After his administration seemed to dither and slow-roll the issue in its first six months, President Trump came out today and made his announcement: no transgender troops in the military.
This is the right call. More on that in a moment. Here is how Trump described it:
In a series of tweets, he wrote:
“After consultation with my Generals and military experts, please be advised that the United States Government will not accept or allow…Transgender individuals to serve in any capacity in the U.S. Military. Our military must be focused on decisive and overwhelming..victory and cannot be burdened with the tremendous medical costs and disruption that transgender in the military would entail. Thank you.”
Trump is making himself an outrage magnet here (which is what I think he’s also doing with his seemingly inexplicable rhetoric war “against” Jeff Sessions). He’s taking responsibility for the call, and visibly making it himself. He implies that his generals and experts concur with him, but he doesn’t say he’s making the decision based on their advice.
Aside from the howling indignation of the progressive left, most Americans will be relieved by this eminently sensible decision. I wrote about the counterproductive nature of the “transgenders in the military” proposition last year, and nothing has changed since then.
It’s not just that the military’s preparations for adapting to transgender servicemembers have been troubling and evidently unworkable. (E.g., unclothed biological males showing up in women’s showers and latrines, and women just having to deal with it – without complaint, lest they be deemed bigots and haters.)
It’s that the whole enterprise would have the military absorbed in an open-ended social experiment that has no applicability whatsoever to national defense. The idea, just for starters, that our national defense dollars should be spent on sex-reassignment surgery for people who consider themselves transgender is, quite literally, insane.
So is the idea that the military services should have to tiptoe around transgenders, allowing them to do whatever they are most comfortable with rather than participating in required evolutions on the same basis as everyone else. If your psychological state is such that you can’t participate in military activities on the same basis as everyone else – with uniformity of expectations, putting the mission and the team first – then the military doesn’t need you.
That’s why I wrote in 2016 that the military doesn’t need, and will never need, transgender service members. It bears repeating that this is in no way a statement of hostility toward transgender people – any more than it’s a statement of hostility toward paraplegics to say that the Navy SEALs or the Army Rangers will never need their uniformed service.
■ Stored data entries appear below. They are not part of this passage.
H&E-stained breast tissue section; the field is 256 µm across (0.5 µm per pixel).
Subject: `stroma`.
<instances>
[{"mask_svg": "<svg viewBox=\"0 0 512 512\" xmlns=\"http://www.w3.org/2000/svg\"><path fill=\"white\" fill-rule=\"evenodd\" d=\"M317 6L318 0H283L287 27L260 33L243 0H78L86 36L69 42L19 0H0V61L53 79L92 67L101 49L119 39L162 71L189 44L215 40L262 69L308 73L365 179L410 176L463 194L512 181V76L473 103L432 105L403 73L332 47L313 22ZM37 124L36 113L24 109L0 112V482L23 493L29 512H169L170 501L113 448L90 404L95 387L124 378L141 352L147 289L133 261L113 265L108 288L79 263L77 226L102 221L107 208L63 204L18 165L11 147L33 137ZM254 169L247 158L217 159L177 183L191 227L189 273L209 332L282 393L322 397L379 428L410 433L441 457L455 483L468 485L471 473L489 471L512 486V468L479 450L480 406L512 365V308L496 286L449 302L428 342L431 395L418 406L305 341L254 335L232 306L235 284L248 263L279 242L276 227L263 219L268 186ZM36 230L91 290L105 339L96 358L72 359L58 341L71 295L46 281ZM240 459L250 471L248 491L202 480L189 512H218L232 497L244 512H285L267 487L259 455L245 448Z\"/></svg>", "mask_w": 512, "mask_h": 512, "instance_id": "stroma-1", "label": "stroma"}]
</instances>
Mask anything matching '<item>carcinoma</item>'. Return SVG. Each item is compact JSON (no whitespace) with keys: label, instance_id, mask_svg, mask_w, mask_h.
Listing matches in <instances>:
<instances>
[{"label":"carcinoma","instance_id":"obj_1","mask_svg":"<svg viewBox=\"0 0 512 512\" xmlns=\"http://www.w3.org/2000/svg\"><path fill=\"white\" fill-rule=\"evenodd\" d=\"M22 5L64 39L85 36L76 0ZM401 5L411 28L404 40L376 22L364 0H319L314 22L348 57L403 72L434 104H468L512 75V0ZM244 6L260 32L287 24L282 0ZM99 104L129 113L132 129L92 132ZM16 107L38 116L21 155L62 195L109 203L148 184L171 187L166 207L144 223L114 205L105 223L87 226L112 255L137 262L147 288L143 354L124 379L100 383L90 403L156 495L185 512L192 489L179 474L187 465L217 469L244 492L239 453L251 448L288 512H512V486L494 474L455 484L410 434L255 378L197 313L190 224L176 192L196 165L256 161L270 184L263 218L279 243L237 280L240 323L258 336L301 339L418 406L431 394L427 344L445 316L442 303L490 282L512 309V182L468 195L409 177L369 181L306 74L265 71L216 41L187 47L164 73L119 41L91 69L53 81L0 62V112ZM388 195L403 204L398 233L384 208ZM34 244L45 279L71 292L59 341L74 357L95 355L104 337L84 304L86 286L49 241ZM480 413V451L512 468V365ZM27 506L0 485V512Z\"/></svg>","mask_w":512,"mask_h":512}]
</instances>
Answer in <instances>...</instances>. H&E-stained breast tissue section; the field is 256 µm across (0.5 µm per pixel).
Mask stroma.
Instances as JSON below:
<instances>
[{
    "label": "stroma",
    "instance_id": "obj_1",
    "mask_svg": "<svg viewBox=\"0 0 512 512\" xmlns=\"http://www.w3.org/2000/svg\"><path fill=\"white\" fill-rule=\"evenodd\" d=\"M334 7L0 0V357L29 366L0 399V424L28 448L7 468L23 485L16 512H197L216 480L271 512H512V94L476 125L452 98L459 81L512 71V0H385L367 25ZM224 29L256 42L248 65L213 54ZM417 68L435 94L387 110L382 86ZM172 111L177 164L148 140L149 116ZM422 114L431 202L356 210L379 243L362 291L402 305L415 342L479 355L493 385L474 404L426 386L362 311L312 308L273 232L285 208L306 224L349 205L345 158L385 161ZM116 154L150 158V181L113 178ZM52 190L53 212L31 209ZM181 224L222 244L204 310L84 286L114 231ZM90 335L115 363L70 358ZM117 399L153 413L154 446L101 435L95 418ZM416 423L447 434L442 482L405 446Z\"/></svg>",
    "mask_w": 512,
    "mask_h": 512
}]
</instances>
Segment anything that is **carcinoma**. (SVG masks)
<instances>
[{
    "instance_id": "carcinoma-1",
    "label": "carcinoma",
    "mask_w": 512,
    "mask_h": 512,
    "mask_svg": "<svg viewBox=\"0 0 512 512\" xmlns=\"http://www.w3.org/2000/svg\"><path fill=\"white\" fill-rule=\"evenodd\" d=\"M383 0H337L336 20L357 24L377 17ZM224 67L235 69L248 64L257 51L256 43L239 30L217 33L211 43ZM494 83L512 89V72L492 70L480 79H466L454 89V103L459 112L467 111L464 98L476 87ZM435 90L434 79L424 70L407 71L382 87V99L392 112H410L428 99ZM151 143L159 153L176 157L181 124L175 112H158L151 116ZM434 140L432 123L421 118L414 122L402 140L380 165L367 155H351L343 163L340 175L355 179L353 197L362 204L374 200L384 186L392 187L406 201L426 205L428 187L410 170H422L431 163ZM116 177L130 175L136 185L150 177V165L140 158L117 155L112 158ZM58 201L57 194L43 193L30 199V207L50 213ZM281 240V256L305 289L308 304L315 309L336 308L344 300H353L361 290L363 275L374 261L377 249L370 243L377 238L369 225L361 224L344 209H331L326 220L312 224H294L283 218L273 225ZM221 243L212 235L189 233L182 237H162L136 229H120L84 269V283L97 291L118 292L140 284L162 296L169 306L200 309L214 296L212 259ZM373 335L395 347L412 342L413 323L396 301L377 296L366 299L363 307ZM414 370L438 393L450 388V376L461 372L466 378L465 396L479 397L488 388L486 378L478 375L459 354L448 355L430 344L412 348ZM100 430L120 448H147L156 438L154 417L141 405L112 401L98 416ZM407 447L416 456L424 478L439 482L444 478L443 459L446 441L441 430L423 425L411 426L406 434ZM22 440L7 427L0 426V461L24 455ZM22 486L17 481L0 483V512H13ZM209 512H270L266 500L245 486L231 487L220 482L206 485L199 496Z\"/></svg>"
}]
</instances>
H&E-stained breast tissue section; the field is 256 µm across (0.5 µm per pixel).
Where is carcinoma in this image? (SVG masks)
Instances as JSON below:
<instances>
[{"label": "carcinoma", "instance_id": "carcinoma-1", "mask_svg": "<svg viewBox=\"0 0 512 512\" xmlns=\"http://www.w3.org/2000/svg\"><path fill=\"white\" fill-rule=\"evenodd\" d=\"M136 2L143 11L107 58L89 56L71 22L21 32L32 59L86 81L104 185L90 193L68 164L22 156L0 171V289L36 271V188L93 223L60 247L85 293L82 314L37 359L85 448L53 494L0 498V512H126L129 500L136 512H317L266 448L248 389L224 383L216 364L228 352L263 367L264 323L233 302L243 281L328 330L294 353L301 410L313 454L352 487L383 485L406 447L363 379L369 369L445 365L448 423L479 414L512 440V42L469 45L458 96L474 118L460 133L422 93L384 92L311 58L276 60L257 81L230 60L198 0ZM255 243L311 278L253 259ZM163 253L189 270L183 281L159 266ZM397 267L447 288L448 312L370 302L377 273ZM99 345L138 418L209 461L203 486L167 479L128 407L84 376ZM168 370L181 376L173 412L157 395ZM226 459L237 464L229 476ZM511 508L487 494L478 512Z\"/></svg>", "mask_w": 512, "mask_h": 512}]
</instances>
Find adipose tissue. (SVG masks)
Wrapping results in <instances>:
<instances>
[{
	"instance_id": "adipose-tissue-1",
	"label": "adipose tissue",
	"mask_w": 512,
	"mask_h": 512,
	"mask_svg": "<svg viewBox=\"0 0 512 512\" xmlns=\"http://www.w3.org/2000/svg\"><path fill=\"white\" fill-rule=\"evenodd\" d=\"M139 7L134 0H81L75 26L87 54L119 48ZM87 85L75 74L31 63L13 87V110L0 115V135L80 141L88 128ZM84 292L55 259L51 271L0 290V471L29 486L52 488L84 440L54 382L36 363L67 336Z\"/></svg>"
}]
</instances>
There is perhaps a case to be made for accepting post-reassignment transgender people, although even that is questionable. There is no reason for the military to take on the burdens of special medical provisions for people who don’t fit the overwhelmingly normal physical profiles of men and women. The military excludes a lot of people for reasons of physical condition, precisely because such conditions limit a potential service member’s eligibility for assignments, and because paying for their upkeep is relatively expensive.
But there’s also the problem that “transgender” is – according to its political proponents – a proposition so “fluid” and multifarious that it can’t be pinned down. The comparatively simple concept of a man becoming a woman is, according to this gender ideology, too simple and binary. Across America, in the halls of academia and media – and now even public records like driver’s licenses – the case is made that “gender is not binary,” but rather is “fluid,” and can mean anything you feel like it means at the moment (or nothing, if that’s how you feel too).
There is no way the military can function, if it has to keep up with such a randomly moving goalpost. There is no reason why it should have to try. The military is there to fight and win when we have to go to war, period. If we want a military that functions, the last thing we should do is mandate its acceptance of a tiny number of candidates whose inability to put the mission before their personal issues would create problems out of all proportion to their contribution.